■ **EXERCISE DATA**
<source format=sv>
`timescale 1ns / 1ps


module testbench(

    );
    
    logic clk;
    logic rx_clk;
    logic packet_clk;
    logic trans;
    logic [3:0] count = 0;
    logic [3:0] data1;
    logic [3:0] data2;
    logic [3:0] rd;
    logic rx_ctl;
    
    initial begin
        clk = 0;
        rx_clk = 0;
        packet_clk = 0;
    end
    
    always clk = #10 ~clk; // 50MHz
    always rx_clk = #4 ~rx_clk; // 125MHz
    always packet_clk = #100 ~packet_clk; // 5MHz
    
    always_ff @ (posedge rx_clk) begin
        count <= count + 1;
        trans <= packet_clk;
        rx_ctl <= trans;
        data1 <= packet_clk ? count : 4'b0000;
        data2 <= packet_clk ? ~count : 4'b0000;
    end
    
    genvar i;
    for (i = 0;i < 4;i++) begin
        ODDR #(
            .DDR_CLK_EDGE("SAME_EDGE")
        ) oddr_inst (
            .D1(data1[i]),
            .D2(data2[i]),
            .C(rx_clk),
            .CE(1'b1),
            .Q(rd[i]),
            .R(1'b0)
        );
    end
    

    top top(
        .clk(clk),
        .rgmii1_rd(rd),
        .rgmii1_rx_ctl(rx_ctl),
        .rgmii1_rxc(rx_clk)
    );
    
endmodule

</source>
...
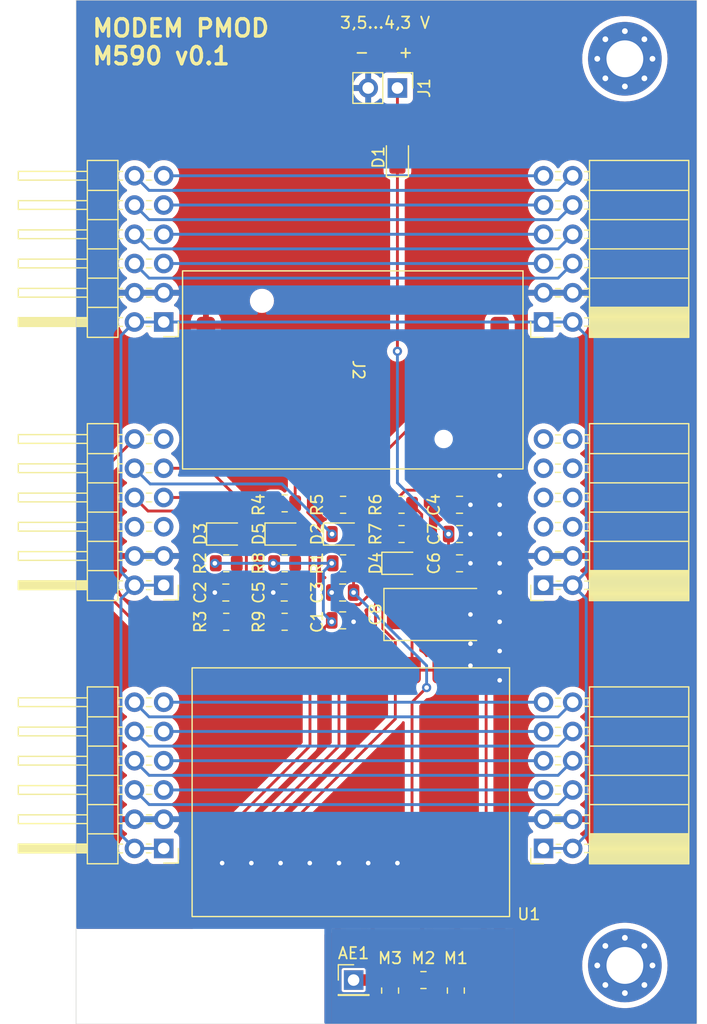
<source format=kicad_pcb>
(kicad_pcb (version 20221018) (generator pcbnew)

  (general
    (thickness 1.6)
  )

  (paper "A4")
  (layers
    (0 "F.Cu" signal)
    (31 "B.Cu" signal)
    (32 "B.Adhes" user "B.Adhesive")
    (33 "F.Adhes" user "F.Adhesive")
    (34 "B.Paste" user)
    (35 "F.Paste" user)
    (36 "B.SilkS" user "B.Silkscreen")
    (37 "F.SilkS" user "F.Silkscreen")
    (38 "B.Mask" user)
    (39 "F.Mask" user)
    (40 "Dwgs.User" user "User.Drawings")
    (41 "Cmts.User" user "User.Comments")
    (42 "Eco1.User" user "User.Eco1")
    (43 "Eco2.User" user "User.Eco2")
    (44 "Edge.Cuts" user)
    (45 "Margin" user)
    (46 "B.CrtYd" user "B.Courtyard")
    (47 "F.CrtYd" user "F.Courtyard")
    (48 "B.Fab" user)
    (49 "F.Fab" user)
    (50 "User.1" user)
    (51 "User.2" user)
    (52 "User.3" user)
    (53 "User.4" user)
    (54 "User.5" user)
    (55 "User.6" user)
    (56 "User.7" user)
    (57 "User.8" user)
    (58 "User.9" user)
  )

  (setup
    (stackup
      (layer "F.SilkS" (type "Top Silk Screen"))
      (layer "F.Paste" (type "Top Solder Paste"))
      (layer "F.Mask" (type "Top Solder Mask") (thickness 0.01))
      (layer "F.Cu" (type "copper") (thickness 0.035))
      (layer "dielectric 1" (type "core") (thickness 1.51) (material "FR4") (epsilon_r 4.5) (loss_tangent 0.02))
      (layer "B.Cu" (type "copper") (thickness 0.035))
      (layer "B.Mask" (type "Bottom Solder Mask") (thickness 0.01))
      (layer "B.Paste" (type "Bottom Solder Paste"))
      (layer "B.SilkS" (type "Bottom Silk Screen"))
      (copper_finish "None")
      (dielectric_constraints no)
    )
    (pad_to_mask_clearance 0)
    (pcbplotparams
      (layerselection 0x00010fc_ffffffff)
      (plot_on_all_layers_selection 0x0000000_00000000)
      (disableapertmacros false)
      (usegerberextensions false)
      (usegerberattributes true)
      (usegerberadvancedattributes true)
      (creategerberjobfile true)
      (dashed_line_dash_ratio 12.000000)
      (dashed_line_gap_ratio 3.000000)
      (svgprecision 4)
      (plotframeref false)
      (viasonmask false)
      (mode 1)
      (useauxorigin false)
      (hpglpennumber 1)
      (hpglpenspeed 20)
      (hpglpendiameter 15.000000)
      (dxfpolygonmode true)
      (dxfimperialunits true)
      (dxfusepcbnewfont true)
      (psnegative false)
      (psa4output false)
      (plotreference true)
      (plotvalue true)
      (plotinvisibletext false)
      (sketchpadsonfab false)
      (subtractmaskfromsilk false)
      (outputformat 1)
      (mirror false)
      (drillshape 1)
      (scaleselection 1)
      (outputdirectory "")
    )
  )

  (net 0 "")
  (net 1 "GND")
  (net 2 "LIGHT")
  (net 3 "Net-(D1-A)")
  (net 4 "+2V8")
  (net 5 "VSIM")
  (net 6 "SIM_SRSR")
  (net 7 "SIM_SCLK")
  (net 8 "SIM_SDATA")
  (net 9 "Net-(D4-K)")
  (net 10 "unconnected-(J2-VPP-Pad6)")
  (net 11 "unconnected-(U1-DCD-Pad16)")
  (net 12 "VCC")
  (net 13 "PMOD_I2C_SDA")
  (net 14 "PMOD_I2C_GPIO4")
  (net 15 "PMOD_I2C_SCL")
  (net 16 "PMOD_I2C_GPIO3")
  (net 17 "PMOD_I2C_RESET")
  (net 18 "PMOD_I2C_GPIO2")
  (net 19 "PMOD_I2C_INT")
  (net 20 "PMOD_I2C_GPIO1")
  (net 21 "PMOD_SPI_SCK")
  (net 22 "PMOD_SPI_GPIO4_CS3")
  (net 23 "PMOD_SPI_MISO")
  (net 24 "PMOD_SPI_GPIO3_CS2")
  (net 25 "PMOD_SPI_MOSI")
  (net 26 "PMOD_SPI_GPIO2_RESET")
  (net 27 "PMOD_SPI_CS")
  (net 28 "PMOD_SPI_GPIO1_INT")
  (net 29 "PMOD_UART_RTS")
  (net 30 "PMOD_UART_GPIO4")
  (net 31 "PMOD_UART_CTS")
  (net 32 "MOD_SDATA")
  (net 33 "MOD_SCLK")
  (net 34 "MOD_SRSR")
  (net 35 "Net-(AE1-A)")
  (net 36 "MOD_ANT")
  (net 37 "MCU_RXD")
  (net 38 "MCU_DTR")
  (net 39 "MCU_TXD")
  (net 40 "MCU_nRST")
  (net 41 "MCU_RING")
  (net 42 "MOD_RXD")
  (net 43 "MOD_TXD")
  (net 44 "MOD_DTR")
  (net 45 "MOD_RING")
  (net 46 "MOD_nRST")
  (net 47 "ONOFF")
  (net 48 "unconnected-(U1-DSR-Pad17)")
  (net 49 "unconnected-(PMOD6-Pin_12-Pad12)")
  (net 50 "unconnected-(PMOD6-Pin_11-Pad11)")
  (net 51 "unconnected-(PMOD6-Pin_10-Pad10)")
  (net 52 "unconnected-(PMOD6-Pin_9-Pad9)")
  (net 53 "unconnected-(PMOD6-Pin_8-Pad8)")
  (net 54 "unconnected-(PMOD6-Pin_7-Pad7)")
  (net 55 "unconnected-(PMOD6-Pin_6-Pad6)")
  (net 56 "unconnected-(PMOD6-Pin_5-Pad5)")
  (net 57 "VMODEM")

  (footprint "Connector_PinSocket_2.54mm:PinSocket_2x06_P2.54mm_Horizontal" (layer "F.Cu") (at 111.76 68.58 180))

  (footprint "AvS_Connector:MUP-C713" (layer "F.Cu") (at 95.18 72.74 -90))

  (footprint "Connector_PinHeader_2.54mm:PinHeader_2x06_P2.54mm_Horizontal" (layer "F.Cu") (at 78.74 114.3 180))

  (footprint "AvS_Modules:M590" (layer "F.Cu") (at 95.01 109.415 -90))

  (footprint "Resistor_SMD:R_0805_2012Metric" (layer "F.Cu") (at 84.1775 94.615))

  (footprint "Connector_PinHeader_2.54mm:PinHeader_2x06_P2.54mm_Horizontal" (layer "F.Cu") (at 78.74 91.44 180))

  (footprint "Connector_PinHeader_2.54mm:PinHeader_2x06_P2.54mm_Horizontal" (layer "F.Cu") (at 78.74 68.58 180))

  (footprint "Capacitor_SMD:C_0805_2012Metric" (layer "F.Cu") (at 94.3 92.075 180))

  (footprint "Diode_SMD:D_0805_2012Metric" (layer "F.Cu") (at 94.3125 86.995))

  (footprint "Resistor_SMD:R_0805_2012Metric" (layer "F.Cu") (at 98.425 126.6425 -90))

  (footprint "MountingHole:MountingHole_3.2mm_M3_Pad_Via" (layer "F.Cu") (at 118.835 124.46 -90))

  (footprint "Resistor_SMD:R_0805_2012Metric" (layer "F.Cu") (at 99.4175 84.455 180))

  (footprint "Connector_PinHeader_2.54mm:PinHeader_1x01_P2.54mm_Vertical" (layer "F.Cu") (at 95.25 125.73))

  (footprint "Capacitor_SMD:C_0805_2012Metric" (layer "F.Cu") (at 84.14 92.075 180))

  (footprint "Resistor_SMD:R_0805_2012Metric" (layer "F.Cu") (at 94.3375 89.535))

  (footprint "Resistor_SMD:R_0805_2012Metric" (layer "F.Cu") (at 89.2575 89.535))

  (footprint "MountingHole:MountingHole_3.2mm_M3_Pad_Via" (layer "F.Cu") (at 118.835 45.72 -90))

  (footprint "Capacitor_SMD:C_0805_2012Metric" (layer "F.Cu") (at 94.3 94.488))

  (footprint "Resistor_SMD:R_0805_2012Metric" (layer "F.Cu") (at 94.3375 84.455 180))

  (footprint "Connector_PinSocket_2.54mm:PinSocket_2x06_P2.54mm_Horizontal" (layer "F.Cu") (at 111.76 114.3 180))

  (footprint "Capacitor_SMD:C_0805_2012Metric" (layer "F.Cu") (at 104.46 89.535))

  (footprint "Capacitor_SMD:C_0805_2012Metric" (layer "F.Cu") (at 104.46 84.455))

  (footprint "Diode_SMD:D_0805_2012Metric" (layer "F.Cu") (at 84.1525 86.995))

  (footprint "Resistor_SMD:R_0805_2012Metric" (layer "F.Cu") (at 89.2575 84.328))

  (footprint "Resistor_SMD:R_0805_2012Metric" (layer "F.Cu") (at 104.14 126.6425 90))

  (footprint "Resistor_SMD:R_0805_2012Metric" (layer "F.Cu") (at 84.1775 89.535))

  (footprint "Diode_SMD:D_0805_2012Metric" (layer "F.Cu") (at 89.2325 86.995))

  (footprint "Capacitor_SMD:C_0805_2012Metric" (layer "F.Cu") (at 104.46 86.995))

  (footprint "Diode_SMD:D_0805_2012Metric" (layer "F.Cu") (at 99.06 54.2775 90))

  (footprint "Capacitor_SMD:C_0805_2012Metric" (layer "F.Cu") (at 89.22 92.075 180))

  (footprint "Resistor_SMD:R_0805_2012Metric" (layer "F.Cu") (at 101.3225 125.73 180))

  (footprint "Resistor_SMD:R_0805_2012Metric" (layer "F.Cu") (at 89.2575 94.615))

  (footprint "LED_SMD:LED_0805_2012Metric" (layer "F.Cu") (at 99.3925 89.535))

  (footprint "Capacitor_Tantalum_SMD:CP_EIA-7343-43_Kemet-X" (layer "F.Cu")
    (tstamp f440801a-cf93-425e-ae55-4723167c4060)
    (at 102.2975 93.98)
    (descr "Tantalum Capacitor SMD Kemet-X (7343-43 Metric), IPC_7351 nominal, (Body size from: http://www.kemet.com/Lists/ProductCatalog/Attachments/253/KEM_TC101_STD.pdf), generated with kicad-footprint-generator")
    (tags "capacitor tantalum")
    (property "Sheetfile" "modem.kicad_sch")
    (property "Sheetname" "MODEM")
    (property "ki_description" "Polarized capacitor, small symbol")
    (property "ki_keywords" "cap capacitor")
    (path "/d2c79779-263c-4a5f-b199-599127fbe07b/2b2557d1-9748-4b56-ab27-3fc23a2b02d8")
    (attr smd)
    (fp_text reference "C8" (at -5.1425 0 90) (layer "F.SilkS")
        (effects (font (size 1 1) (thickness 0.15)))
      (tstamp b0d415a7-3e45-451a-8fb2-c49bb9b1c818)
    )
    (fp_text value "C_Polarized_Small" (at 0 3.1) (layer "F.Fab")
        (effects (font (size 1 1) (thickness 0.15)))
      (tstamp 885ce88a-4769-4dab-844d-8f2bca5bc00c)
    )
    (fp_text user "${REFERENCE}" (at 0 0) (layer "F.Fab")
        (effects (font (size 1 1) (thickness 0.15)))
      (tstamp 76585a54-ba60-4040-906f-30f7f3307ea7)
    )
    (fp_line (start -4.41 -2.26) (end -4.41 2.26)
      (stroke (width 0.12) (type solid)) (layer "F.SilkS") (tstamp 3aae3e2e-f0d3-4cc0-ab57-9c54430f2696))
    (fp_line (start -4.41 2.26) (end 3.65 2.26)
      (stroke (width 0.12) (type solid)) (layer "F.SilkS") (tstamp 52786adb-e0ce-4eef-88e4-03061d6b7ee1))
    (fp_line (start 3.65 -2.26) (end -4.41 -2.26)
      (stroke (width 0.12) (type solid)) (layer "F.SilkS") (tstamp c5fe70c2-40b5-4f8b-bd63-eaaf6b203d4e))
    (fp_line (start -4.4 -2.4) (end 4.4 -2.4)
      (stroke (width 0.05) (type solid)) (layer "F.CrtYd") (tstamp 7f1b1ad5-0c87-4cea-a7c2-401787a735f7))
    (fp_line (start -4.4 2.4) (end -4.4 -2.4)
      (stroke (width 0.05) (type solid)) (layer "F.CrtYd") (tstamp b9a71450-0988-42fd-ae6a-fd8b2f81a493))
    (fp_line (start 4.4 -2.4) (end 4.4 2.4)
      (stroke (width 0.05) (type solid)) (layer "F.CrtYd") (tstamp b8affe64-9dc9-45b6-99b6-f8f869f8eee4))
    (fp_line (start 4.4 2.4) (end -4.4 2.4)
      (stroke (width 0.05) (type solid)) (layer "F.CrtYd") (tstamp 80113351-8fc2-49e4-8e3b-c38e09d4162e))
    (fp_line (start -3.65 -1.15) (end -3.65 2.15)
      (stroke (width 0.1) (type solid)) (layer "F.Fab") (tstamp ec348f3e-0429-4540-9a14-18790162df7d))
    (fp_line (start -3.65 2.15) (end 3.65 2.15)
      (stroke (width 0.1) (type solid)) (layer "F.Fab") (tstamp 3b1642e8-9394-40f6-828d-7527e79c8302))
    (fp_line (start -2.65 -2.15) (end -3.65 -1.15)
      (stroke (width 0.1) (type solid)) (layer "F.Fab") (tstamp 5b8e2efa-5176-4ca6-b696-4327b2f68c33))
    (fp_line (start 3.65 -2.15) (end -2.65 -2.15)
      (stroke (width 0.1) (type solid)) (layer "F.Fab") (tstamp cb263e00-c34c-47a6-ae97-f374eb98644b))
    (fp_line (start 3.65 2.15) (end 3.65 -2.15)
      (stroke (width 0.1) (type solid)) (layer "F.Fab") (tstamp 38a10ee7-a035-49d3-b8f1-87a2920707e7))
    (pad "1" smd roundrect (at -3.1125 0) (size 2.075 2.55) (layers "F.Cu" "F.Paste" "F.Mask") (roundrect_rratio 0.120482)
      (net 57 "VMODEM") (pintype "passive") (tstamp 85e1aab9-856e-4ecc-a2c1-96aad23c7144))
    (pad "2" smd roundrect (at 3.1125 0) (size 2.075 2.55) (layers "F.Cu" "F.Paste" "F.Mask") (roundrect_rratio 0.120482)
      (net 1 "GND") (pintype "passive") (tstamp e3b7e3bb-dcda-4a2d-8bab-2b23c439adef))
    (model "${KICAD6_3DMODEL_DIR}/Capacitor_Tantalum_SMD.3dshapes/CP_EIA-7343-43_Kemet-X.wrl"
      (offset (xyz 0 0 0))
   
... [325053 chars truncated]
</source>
...
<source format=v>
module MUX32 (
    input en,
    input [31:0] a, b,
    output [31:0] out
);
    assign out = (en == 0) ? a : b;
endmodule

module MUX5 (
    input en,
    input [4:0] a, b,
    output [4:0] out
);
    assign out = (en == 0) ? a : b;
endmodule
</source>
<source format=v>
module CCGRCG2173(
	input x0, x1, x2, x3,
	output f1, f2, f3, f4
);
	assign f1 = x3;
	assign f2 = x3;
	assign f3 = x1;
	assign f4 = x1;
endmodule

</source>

■ **TO-DO ITEM**
Everything above from the line containing "(fp_line (start 3.65 -2.26)" through the line containing "(fp_line (start -4.4 2.4) (end -4.4 -2.4)" must be copied exactly. Nothing outside that range belongs in the answer.

■ **OUTPUT FOR THIS TASK**
    (fp_line (start 3.65 -2.26) (end -4.41 -2.26)
      (stroke (width 0.12) (type solid)) (layer "F.SilkS") (tstamp c5fe70c2-40b5-4f8b-bd63-eaaf6b203d4e))
    (fp_line (start -4.4 -2.4) (end 4.4 -2.4)
      (stroke (width 0.05) (type solid)) (layer "F.CrtYd") (tstamp 7f1b1ad5-0c87-4cea-a7c2-401787a735f7))
    (fp_line (start -4.4 2.4) (end -4.4 -2.4)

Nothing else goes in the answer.